Tentatively, she slipped her hand into his. His palm was warm, with a wonderful texture that fell somewhere between soft and rough. Touching others, even in such a casual way, had never come easily to Jessy, but she found herself relaxing as his fingers enveloped hers and they shared a smile.

“I’m glad to know you, Miss Jessy Monroe.” His dark eyes shone with an almost teasing glint as he studied her, and Jessy suddenly felt acutely self-conscious. Reluctantly, she slipped her hand out of his grasp and stood, crossing the room to the clothes rack bolted to the far wall. Distance was good. Distance was very good.

“So,” she said, and laughed nervously. “Mr. Forrester—”

“Please,” he said, and smiled. “Call me Michael.” He leaned against the headboard of the bed, folding his arms behind his head as he crossed his long legs at the ankles. “‘Mr. Forrester’ just makes me feel old.”

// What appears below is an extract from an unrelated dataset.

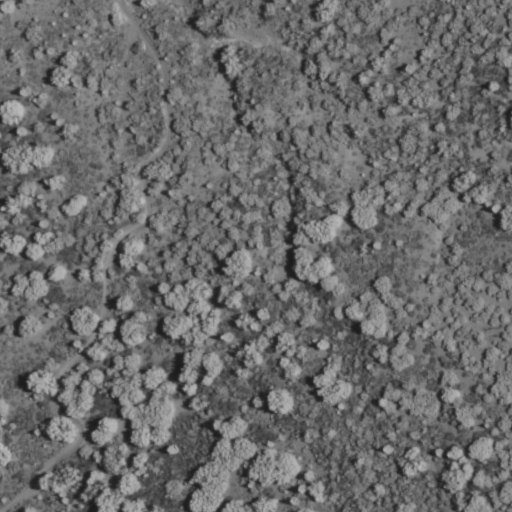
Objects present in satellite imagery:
road: (108, 264)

“Okay—” Jessy returned his smile, glancing over her shoulder to him as she fumbled with the buttons on her coat. Her skin felt as cold and slick as ice, but she dreaded shedding the one crucial layer that skimmed over the bulges without clinging, almost disguising the extent of her size. The only person she fooled was herself—after all, no amount of ‘slimming’ black could disguise a hundred extra pounds—but she took her comforts where she could. Right now Michael was treating her, more or less, like any other woman he might meet, but Jessy knew that once he saw how big she really was his whole attitude towards her would change. One glimpse of her less than perfect body and the smiles would stop as she ceased to exist in his world.

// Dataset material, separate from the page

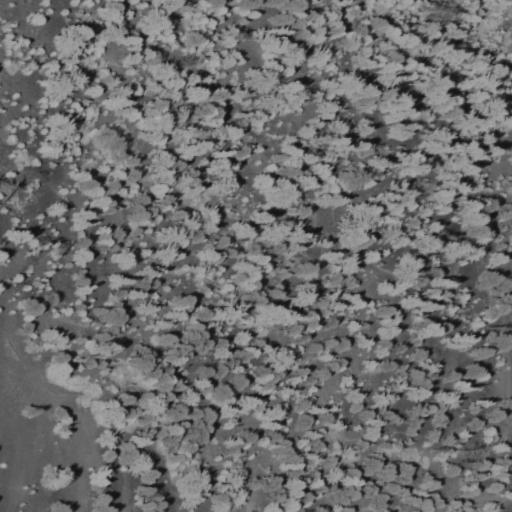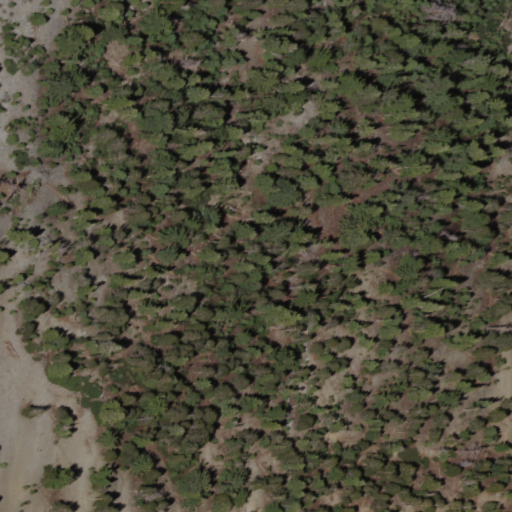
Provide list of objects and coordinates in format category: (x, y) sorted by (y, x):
ski resort: (305, 510)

Suddenly angry that she should even care what he thought, she kept her back to him and peeled off her sopping coat. She wore a baggy green sweatshirt over loose jeans—both of which made her look even bigger and dumpier, she thought grimly. It was too late to do anything about it now anyway. She turned to face him again, expecting to see disgust or surprise or disappointment—or all three.

But instead he was watching her with an unsettling intensity, one corner of his wide mouth curled up in a half-smile. Jessy didn’t know how to react to that. And it made her even more nervous than before.

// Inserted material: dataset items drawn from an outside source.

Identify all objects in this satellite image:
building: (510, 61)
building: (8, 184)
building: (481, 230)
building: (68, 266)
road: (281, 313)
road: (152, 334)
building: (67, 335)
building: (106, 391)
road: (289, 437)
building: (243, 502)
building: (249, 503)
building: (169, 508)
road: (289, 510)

“So—” Jessy cleared her throat, fighting back a cough as she sat in one of the plastic chairs, careful to keep a good distance between herself and the bed. She smiled pleasantly and forced herself to keep eye contact with him. “I guess we should try to get to know each other, huh?”

He nodded, an amused glint in his eye. “Yep—I guess so.”

“Yep—” Jessy absently chewed on her lower lip, eyes darting from his steady gaze to the bed to the ceiling to the floor to anything but those smiling dark eyes. What was his problem? Why was he staring at her like that? Didn’t he get the memo that said he should be ignoring her by now?